Il primo amico biellese di cui vi parlo è Pier Giorgio Frassati. Amico perché tutti l’avremmo voluto compagno verso l’Alto, su per i sentieri da Pollone a Oropa, come tutti avremmo voluto saper vivere come lui, e non “vivacchiare”. Per fortuna ci rimane come esempio costante ed è sempre un’emozione salire il Sentiero Frassati di Ayas, per raggiungere le poche baite e l’albergo di Fiery, dove la famiglia Frassati era solita soggiornare per le vacanze estive, fin da quando Pier Giorgio era ancora bambino.

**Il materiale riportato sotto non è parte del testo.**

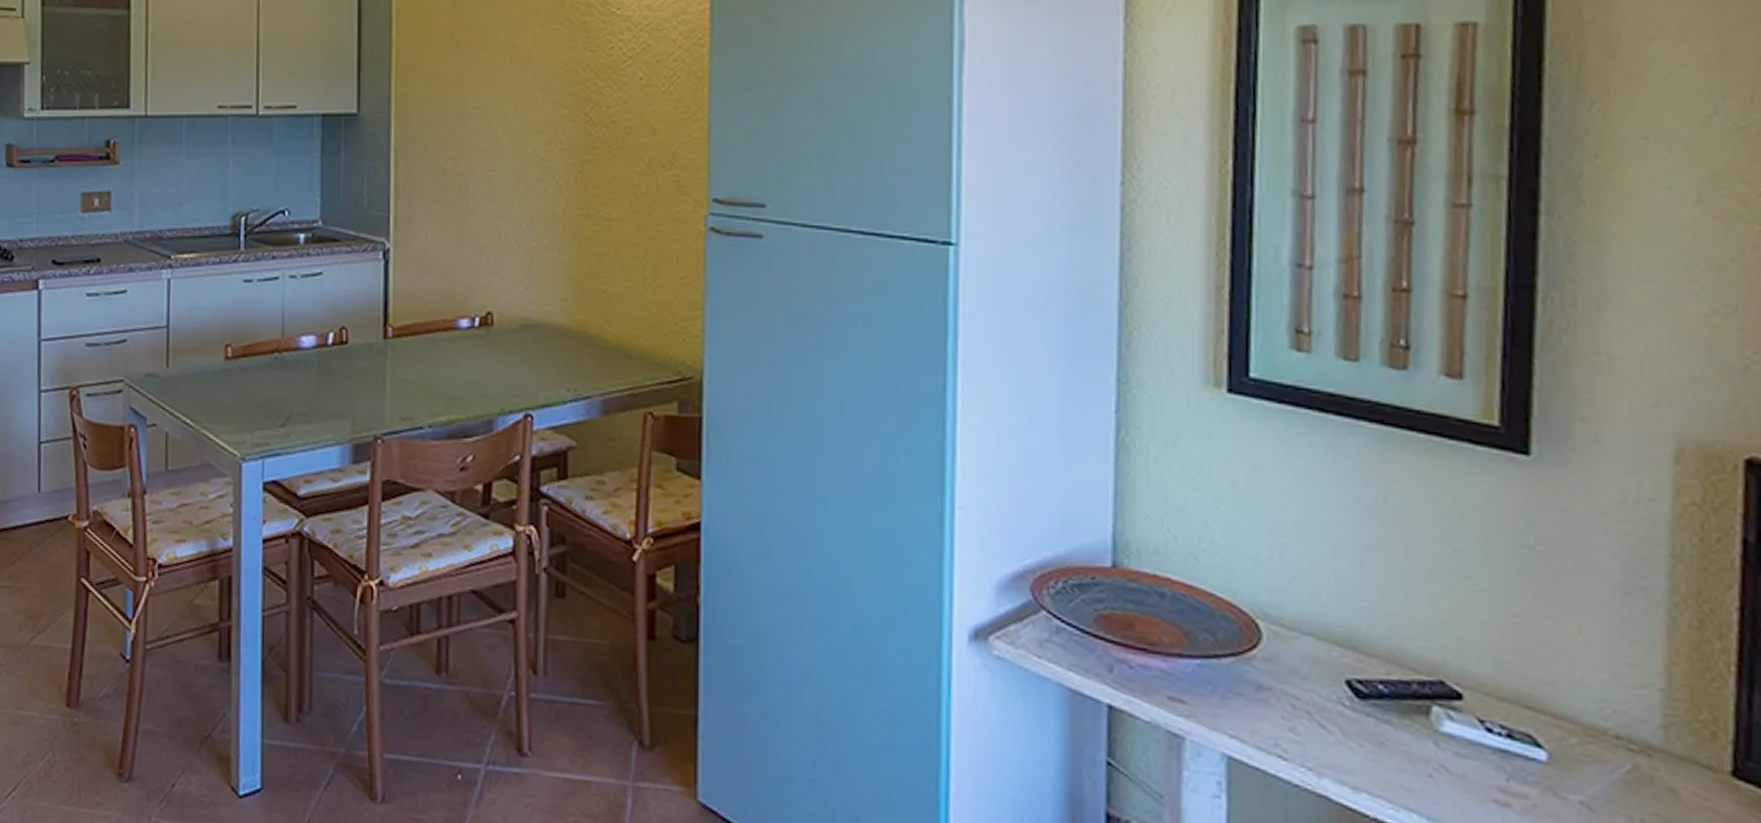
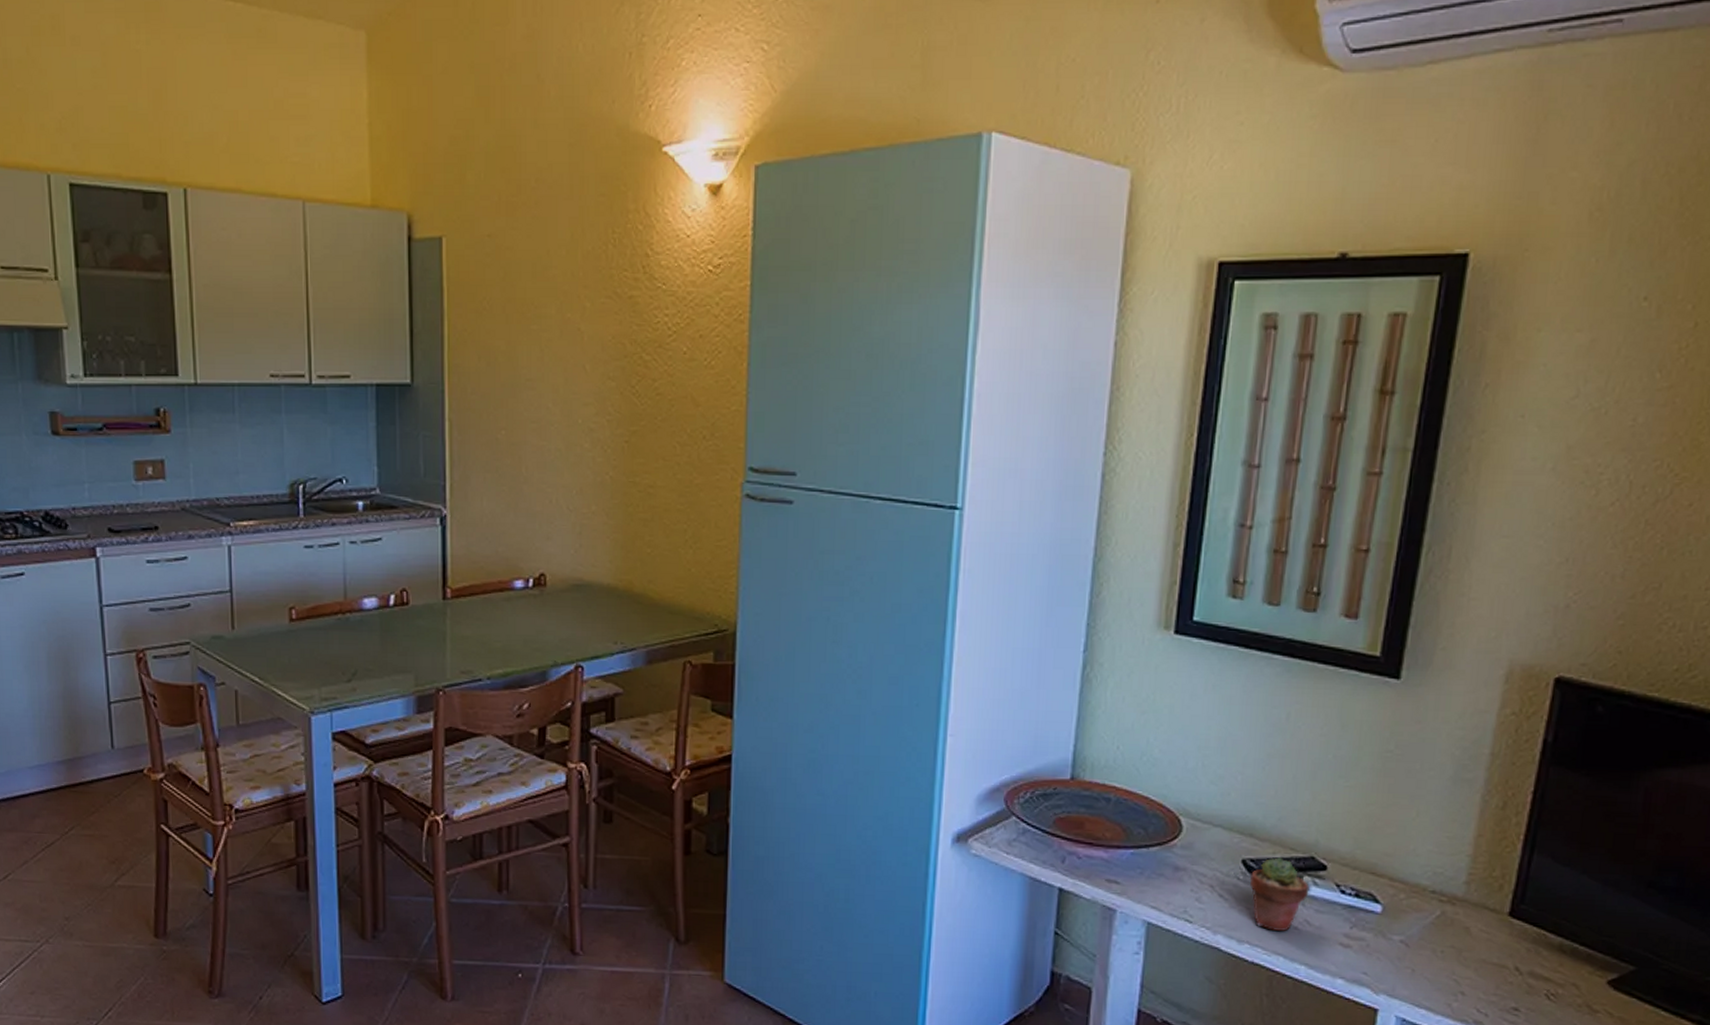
potted succulent: none [1358,679,1443,780] -> present [1249,857,1310,932]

E’ un luogo severo e straordinario, a picco sulla valle, tra bianche cascate e larici in sbrova, si direbbe in dialetto. Una targa in pietra mi aspetta ogni anno di questi giorni e si chiude con le parole “…quel torrente sul piano di Verra… insegue ancora quel bimbo lanciato nel Dono. 4 luglio 1925”. Ed era il 4 luglio anche sabato scorso, giorno del mio compleanno, quando sono arrivato in baita tardi, con la luna piena. Il giorno dopo, domenica, si preannuncia una giornata spettacolare ed eccomi in giro a scattare le foto che vedete in questa pagina.
La finestra sul Rosa
Il secondo amico è Gino Falchero. La sua casetta, alta sui prati di Lignod, rimane desolatamente vuota senza di lui, che non se la sente più di salire da Pollone. La sua camera ha una finestra, fronte letto, che inquadra il Monte Rosa. E mi diceva di dormire con gli antoni non chiusi, per non perdere un attimo dello spettacolo. Lo ricordo bene, con il figlio Fabrizio, a prendere vermi nel letamaio vicino della nostra baita, con la promessa – mai mantenuta – di portarmi le trote pescate a Brusson, così come mi fregava i funghi nella pineta di Pra Charbon, arrivando al mattino presto.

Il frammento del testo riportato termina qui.